On Wednesday, the former chief executive of crypto exchange FTX, Sam Bankman-Fried admitted that as the company grew into a $32 billion giant, it had become ‘careless’ and ‘overconfident’.
He tweeted on Wednesday that FTX had become the rising star of Silicon Valley and his face was plastered on every magazine cover.
Bankman-Fried speaks
The founder of the FTX crypto empire commented days after the crypto exchange and its 134 affiliates declared bankruptcy and filed for protection, putting an end to a chaotic week.
With rival Binance backing out of its deal to purchase the company, customers had begun making huge withdrawals on FTX that put the company into a liquidity crisis.
Bankman-Fried tweeted on Wednesday that there had been problems within the company and they were bigger than he had realized.
He went on to say that he believed that the leverage that FTX had built up was close to $5 billion when it had been $13 billion in reality.

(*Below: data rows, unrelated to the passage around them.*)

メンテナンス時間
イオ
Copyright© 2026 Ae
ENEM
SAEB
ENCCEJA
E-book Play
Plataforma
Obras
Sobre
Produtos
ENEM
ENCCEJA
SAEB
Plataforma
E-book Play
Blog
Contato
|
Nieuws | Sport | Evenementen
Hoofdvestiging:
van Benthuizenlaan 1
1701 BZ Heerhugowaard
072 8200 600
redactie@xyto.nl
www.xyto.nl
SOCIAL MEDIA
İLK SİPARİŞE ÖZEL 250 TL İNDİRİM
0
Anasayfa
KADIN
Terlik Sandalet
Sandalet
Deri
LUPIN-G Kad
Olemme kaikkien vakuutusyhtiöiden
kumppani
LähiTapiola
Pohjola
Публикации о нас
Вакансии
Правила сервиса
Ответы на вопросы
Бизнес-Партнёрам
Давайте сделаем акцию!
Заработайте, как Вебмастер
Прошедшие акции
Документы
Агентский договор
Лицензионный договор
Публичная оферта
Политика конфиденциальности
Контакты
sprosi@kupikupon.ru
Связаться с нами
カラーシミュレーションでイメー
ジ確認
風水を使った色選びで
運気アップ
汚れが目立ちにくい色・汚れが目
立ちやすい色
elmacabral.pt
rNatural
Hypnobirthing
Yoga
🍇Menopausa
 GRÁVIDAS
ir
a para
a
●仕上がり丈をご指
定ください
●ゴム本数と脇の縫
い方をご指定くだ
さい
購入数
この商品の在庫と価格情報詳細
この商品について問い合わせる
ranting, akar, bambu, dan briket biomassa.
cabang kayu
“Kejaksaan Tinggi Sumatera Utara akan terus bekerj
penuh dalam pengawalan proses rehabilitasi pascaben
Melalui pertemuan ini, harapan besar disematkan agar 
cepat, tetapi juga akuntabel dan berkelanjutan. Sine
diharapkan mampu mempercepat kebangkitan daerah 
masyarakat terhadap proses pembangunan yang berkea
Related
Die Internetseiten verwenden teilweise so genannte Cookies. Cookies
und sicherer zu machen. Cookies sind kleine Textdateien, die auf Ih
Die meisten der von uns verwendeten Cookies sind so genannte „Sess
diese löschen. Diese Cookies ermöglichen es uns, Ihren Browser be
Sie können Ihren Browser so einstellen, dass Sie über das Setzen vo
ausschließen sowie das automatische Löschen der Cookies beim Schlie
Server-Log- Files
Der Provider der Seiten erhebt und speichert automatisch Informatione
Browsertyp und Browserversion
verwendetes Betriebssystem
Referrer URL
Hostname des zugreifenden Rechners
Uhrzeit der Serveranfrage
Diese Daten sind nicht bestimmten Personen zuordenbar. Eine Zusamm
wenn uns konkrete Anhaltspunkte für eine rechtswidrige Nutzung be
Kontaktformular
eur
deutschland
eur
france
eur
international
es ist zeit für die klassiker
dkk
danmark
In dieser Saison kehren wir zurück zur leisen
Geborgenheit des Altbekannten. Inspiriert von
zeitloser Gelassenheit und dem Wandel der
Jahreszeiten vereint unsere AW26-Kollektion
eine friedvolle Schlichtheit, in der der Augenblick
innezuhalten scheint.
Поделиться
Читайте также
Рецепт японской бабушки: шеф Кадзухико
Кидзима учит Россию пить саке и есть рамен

On Tuesday, the bankruptcy filing was updated to disclose that the crypto exchange may have more than 1 million creditors.
This hints at the massive impact that the company’s collapse would have on crypto traders and the market in general.
The events
As mentioned earlier, almost 134 companies affiliated with FTX are also included in the bankruptcy proceedings, which include the crypto trading firm Alameda Research and the American arm of the exchange named FTX US.
The day bankruptcy was filed, Bankman-Fried also stepped down from his position as CEO, handing over the reins to John J. Ray III, but he would assist with the transition.
Two days before filing for bankruptcy, SBF had claimed that everything was ‘fine’ even though they had been facing a liquidity crunch.
Since then, he has claimed in his tweets that he is working on recovering its customers’ deposits. He has been posting controversial and cryptic tweets on a regular basis.
New CEO
This does not seem to sit well with the new CEO of the now-defunct crypto exchange, as he took to Twitter to distance the company from its founder and one-time poster child.
John J. Ray used the official Twitter account of the company to emphasize that leadership had now changed hands.
It is apparent that Ray does not support what the former CEO is doing because his tweets are only throwing Crypto Twitter into more turmoil.
The new chief executive said that Sam Bankman-Fried was no longer associated with FTX or any of its affiliates or subsidiaries, so he was not saying anything on their behalf.
John Ray is an attorney and he is quite familiar with the bankruptcy process that FTX is facing right now, given that he had been involved in similar ones when Enron Corp collapsed.
SBF’s tweets and messages have outraged participants in the crypto industry because they show that he did indeed hoodwink millions of people who are now suffering from his company’s unraveling.
Similar to Terra, the FTX downfall seems to have brought about another crypto contagion with many companies struggling.